原発について意見を聴かない「代表者」

原発問題に関して奇妙なのは、政治家の多くが原発についてまともに議論しようとしたがらず、「原発有りき」でそそくさと結論を出したがっている事です。
耳をふさいで自分の言いたい事だけ言って立ち去る、といった印象です。
政治家は国民から選ばれて仕事をしている「代表者」なので自分の意見だけ押し通そうとすることを自戒しなくてはならない職業だと思うのですが。
たしか政党には国民の意見や利害をすいあげて政治に反映させるという機能があったと思うのですが、原発に対して政治家の多くは国民の意見など聞く必要はないとでもいいたげな態度です。何故でしょうね。
要る要らないの結論を述べる前に、「それでは国民の意見を聞いてみましょう。」という態度、手続きをとるほうが自然であるように思われるのですが。
しかし実際は「原発をテーマにした選挙はくだらない。」などと政治家が先回りして発言する始末。
選挙のテーマは選ばれる政治家が決めるのでしょうか?
違うでしょう、普通。政治家から提案されることも郵政選挙のようにありますけれども、投票ではその時国民の間で関心事になっていることが自然と争点になるのは当然です。それを前もって政治家が腐して潰しておくなんてのは出過ぎたマネです。
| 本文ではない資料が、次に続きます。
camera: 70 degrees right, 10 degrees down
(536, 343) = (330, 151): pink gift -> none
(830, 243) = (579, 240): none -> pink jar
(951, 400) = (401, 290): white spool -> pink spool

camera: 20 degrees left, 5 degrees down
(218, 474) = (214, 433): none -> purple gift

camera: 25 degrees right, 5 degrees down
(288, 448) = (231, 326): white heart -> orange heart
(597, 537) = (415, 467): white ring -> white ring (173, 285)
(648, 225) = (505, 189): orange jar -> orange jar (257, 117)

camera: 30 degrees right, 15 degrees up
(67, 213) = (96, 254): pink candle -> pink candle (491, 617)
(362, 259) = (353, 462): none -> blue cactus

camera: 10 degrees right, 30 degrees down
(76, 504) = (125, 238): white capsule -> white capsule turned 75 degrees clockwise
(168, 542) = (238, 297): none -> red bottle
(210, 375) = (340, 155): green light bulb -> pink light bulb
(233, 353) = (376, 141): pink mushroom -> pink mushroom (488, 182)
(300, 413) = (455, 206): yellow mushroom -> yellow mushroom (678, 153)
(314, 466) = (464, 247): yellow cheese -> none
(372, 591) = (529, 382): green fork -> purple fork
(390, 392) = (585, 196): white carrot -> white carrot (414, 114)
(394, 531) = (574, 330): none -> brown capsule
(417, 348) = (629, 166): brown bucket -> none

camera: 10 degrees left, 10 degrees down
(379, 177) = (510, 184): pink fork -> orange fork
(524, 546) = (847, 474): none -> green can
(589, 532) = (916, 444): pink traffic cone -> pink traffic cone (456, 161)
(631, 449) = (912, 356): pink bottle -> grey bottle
その動機は何なのでしょう。
選挙を通じて原発の是非を国民に伺うのは民主社会ではむしろ普通かつ正当な事であって、異常なことのように印象づけようとする姿勢は変ですね。
大体、選挙で世論を観察せずにどうやって国民の意見を汲み取るのでしょうか。選挙がそのための本来的な手段であるのに、「それを使うな。」と選ばれる立場の政治家が言い出すという異常さ。その異常さに気づいていないのでしょうね。政治家は憲法を知らなくてもなれるのでしょうし、なってからも読んでもいない人が結構いると思います。
選挙をシングルイシューでするべきではない、というなら原発についての国民投票法を作ったらいいでしょう。国民の意見を聴く気が本当にあるなら。その結果に強制力をもたせるかどうかは別として(個人的には持たせれば良いと思いますが。)単一のテーマについて世論をキチンと知るのに良い方法だと私は思います。
その結果、仮に「原発事故で放射能を浴びてもいいから夏にクーラーを浴びたい。」という意見が多数派で原発が肯定されるなら、大手を振って原発推進したら良いのです。
私個人はそうなったとしても原発に反対ですから反対意見を言い続けますが、少なくとも国策として推進していく正統性は得られるでしょう。
それに、国民の多数派がはっきりと「原発の電気でクーラーが浴びたい。」と言っているなら、再度事故が発生したときにも政府や電力会社の社会的責任が軽くなりますし、賠償金額だって低くおさえてしまえるかもしれません。そうする根拠を国民が与えたことになるわけですから。
そう考えると、今のようにとにかく原発についての意見を封殺して、議論も回避して、維持・推進に盲進しようとする態度はますます不自然なものに感じられます。